▶ Assigned task
Print each record exactly as it appears, but drop the images.

[Camera calibration parameters]
______
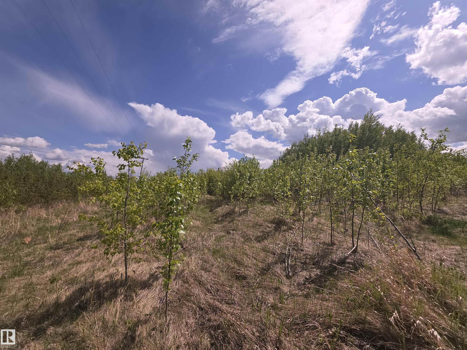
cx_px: 234
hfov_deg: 106.2
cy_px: 175
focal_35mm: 13
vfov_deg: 89.9
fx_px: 175
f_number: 1.9
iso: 20
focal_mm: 2.2
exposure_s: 1/2314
______
▶ Response
cx_px: 234
hfov_deg: 106.2
cy_px: 175
focal_35mm: 13
vfov_deg: 89.9
fx_px: 175
f_number: 1.9
iso: 20
focal_mm: 2.2
exposure_s: 1/2314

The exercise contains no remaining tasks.